AngryLoki commented 8 months ago

By the way, here is another idea to fix this issue once and forever, which I learned recently.

I described it in https://github.com/ROCmSoftwarePlatform/rocRAND/issues/403: if you require C++17 in CMakeLists.txt and add __attribute__((ext_vector_type(4)))-family hints, you can get rid of manual alignUp's and new/delete operators. Maybe you'll find it useful.

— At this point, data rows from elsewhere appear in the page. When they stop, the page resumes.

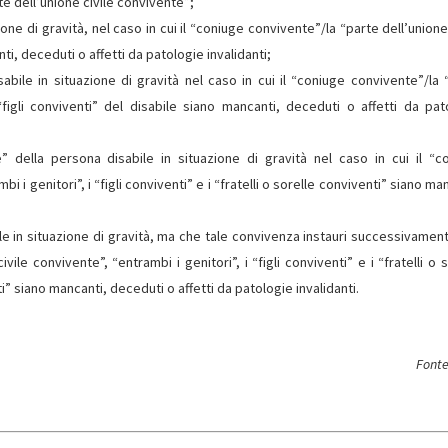
te dell’unione civile convivente”;
ione di gravità, nel caso in cui il “coniuge convivente”/la “parte dell’unione
i, deceduti o affetti da patologie invalidanti;
sabile in situazione di gravità nel caso in cui il “coniuge convivente”/la 
“figli conviventi” del disabile siano mancanti, deceduti o affetti da pat
 della persona disabile in situazione di gravità nel caso in cui il “c
 i genitori”, i “figli conviventi” e i “fratelli o sorelle conviventi” siano ma
le in situazione di gravità, ma che tale convivenza instauri successivament
vile convivente”, “entrambi i genitori”, i “figli conviventi” e i “fratelli o 
ti” siano mancanti, deceduti o affetti da patologie invalidanti.
Fonte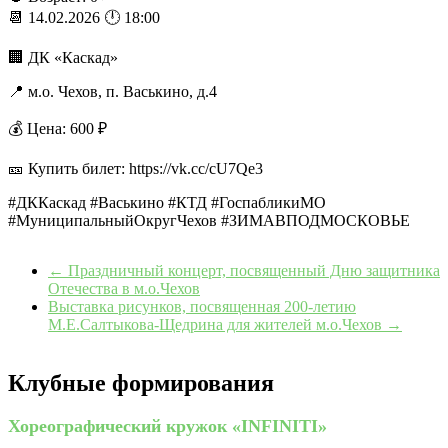
📆 14.02.2026 🕛 18:00
🏢 ДК «Каскад»
📍 м.о. Чехов, п. Васькино, д.4
💰 Цена: 600 ₽
🎫 Купить билет: https://vk.cc/cU7Qe3
#ДККаскад #Васькино #КТД #ГоспабликиМО
#МуниципальныйОкругЧехов #ЗИМАВПОДМОСКОВЬЕ
←
Праздничный концерт, посвященный Дню защитника
Отечества в м.о.Чехов
Выставка рисунков, посвященная 200-летию
М.Е.Салтыкова-Щедрина для жителей м.о.Чехов
→
Клубные формирования
Хореографический кружок «INFINITI»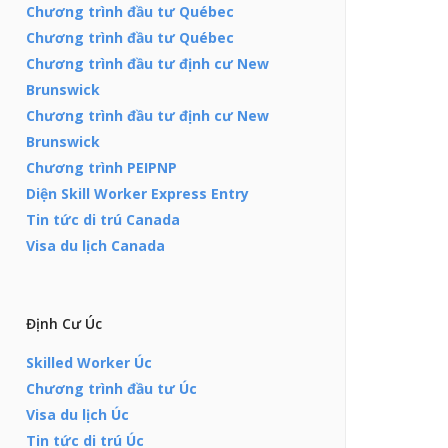
Chương trình đầu tư Québec
Chương trình đầu tư Québec
Chương trình đầu tư định cư New
Brunswick
Chương trình đầu tư định cư New
Brunswick
Chương trình PEIPNP
Diện Skill Worker Express Entry
Tin tức di trú Canada
Visa du lịch Canada
Định Cư Úc
Skilled Worker Úc
Chương trình đầu tư Úc
Visa du lịch Úc
Tin tức di trú Úc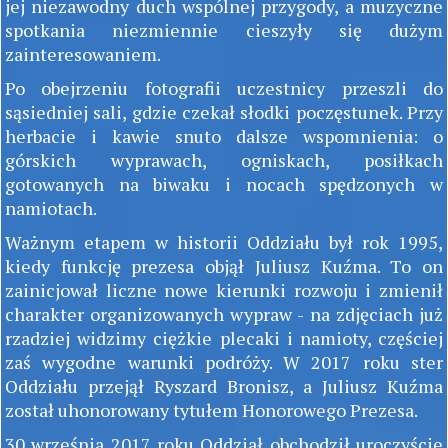
jej niezawodny duch wspólnej przygody, a muzyczne
spotkania niezmiennie cieszyły się dużym
zainteresowaniem.
Po obejrzeniu fotografii uczestnicy przeszli do
sąsiedniej sali, gdzie czekał słodki poczęstunek. Przy
herbacie i kawie snuto dalsze wspomnienia: o
górskich wyprawach, ogniskach, posiłkach
gotowanych na biwaku i nocach spędzonych w
namiotach.
Ważnym etapem w historii Oddziału był rok 1995,
kiedy funkcję prezesa objął Juliusz Kuźma. To on
zainicjował liczne nowe kierunki rozwoju i zmienił
charakter organizowanych wypraw - na zdjęciach już
rzadziej widzimy ciężkie plecaki i namioty, częściej
zaś wygodne warunki podróży. W 2017 roku ster
Oddziału przejął Ryszard Bronisz, a Juliusz Kuźma
został uhonorowany tytułem Honorowego Prezesa.
30 września 2017 roku Oddział obchodził uroczyście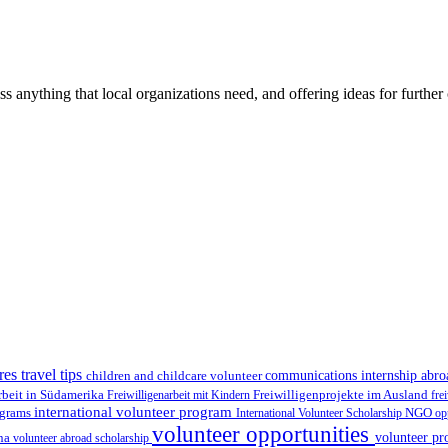
ss anything that local organizations need, and offering ideas for furth
res travel tips
children and childcare volunteer
communications internship abr
Freiwilligenprojekte im Ausland
rbeit in Südamerika
Freiwilligenarbeit mit Kindern
fre
international volunteer program
ograms
International Volunteer Scholarship
NGO
op
volunteer opportunities
volunteer pr
ina
volunteer abroad scholarship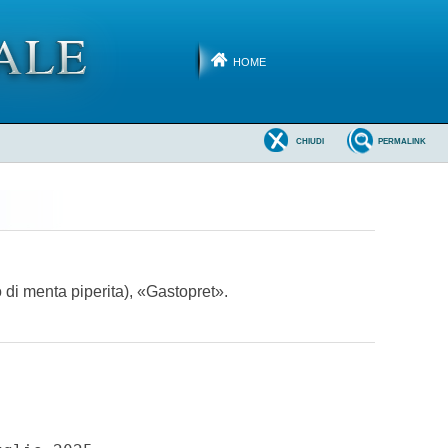
HOME
CHIUDI
PERMALINK
 di menta piperita), «Gastopret».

iassiour commented 7 months ago

Thank you for the pointers @AngryLoki I have not managed to reproduce the issue in rocThrust TestBinarySearchDevice yet but the changes you made above in operator new and the constructors in kernel.hpp are correct and in any case are required in order to make the current implementation that uses nonTemmporalCopy copy work with avx/avx512. I will create a PR internally to add these, it should appear in the next release.

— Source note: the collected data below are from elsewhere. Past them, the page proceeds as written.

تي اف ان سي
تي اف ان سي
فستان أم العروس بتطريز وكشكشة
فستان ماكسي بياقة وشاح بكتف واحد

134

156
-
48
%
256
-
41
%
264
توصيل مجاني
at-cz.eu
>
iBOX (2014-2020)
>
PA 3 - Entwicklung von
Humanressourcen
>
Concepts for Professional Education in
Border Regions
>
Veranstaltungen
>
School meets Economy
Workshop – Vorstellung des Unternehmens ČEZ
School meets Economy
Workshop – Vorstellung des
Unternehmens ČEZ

LtdJorge commented 7 months ago

Same happens to me on Gentoo (awell) running the tests from the Orochi project (from gpuopen), using -march=znver2. It segfaults in the memset. I tried building everything with Clang at first, thinking it was an issue with GCC LTO, but when I discovered this issue, I tried disabling the AVX/2 options with: COMMON_FLAGS="-O3 -march=znver2 -mno-avx -mno-avx2 -g" Now it runs correctly, as it was doing before I updated my system and newer HIP libraries got installed.

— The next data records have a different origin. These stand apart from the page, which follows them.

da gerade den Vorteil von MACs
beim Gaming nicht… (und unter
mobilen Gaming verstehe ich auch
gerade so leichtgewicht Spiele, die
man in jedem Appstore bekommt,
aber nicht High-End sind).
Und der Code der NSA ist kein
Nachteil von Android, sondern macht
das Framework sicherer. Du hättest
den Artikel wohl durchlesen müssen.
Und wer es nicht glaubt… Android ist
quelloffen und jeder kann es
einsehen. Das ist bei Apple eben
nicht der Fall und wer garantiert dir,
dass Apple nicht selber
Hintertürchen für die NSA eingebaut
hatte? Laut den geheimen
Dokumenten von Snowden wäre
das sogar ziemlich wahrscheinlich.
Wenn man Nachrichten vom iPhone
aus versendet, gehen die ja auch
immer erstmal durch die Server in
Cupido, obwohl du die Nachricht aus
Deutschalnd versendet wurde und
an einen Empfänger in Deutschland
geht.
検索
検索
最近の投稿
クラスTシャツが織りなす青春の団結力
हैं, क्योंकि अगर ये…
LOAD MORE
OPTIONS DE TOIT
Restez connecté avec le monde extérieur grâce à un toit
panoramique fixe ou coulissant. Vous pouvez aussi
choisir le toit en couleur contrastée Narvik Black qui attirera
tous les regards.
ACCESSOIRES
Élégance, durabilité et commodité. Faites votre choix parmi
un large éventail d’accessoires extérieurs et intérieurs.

I'll subscribe here and to the Gentoo PR to get notified when it's fixed and I can enable AVX. Thank you @AngryLoki for the deep dive and finding the root cause.

gotzl commented 7 months ago

I just want to add that this issue also applies to amdocl, as described in #31. The bug is inrocclr, which is common to hip and opencl build targets.